BEGIN DATA RECORDS
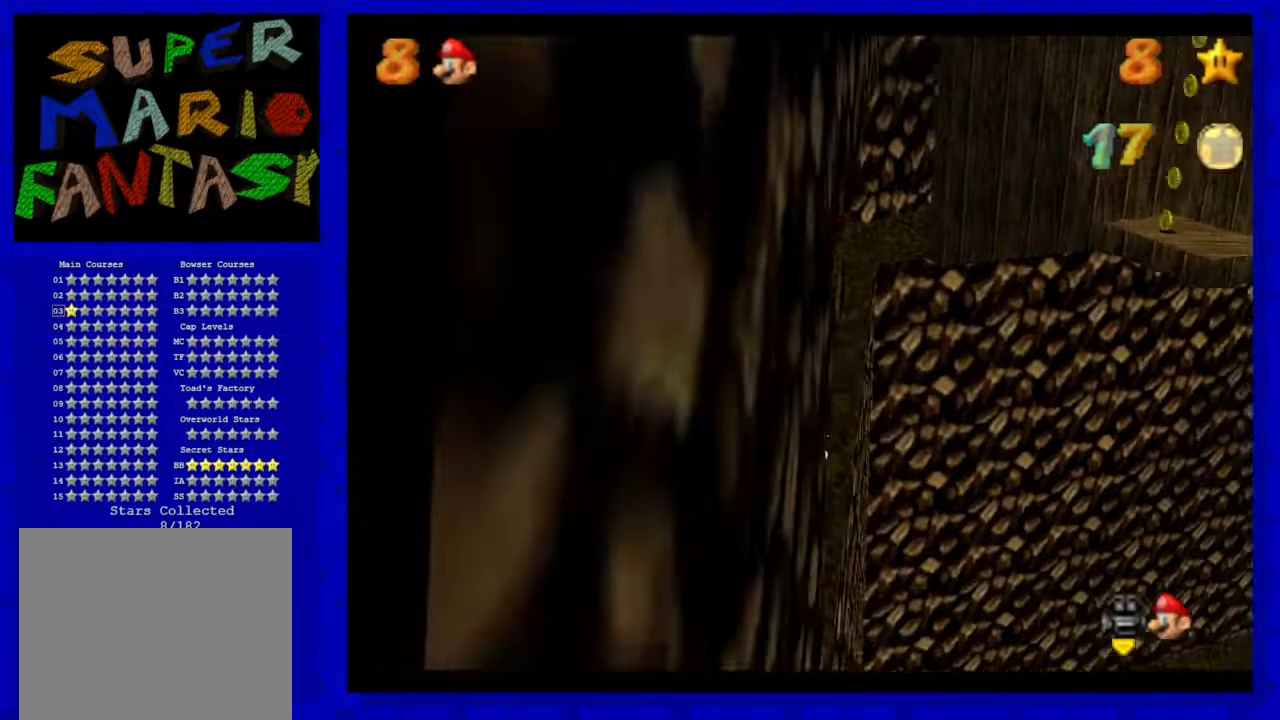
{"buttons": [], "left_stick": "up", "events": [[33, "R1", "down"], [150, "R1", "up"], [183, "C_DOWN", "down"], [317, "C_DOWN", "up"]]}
END DATA RECORDS
BEGIN DATA RECORDS
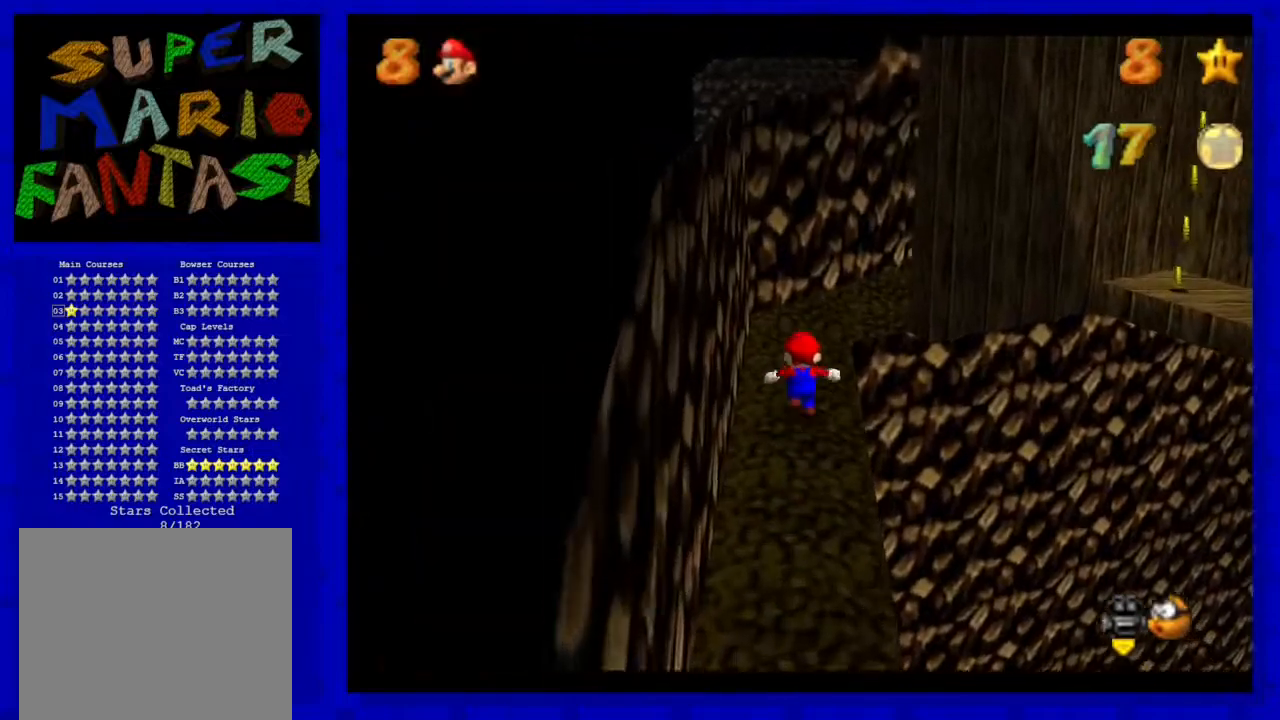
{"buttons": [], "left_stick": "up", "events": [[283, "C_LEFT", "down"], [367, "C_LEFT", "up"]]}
END DATA RECORDS
BEGIN DATA RECORDS
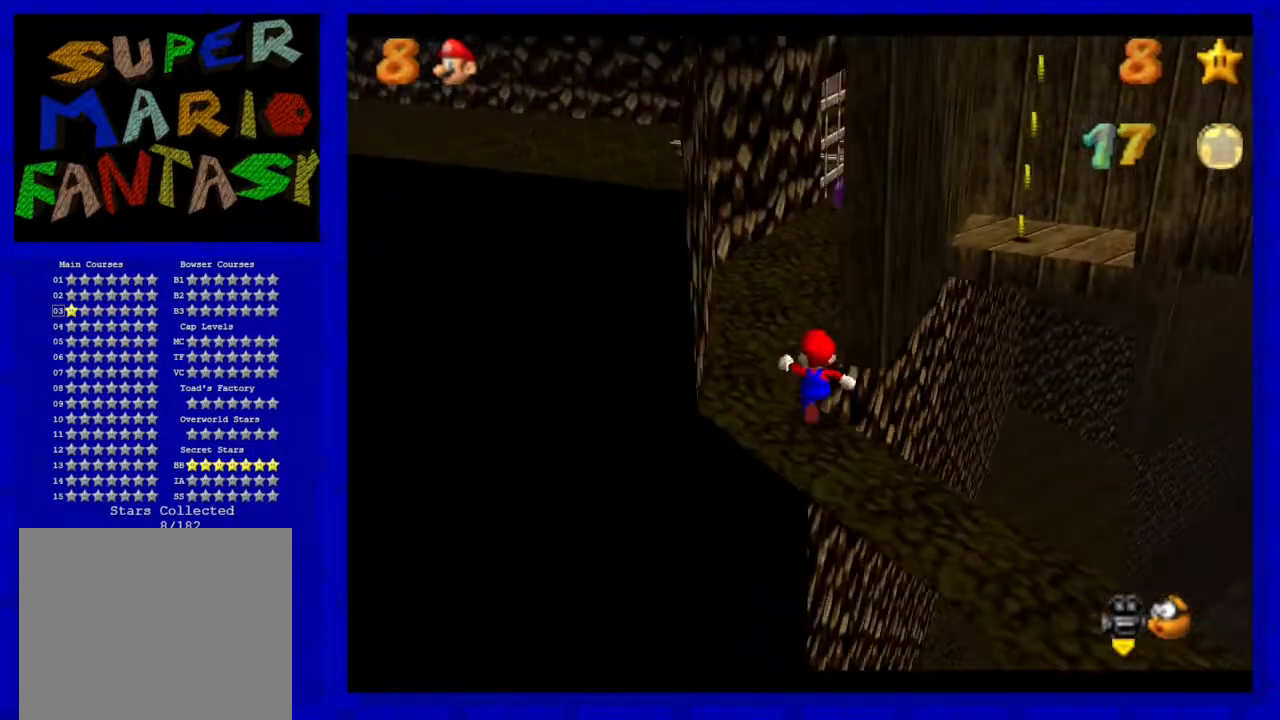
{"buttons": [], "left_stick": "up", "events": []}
END DATA RECORDS
Going through the entries above, tally every line that contains the string "down", then state only the total.

RESULT OF THIS EXERCISE →
2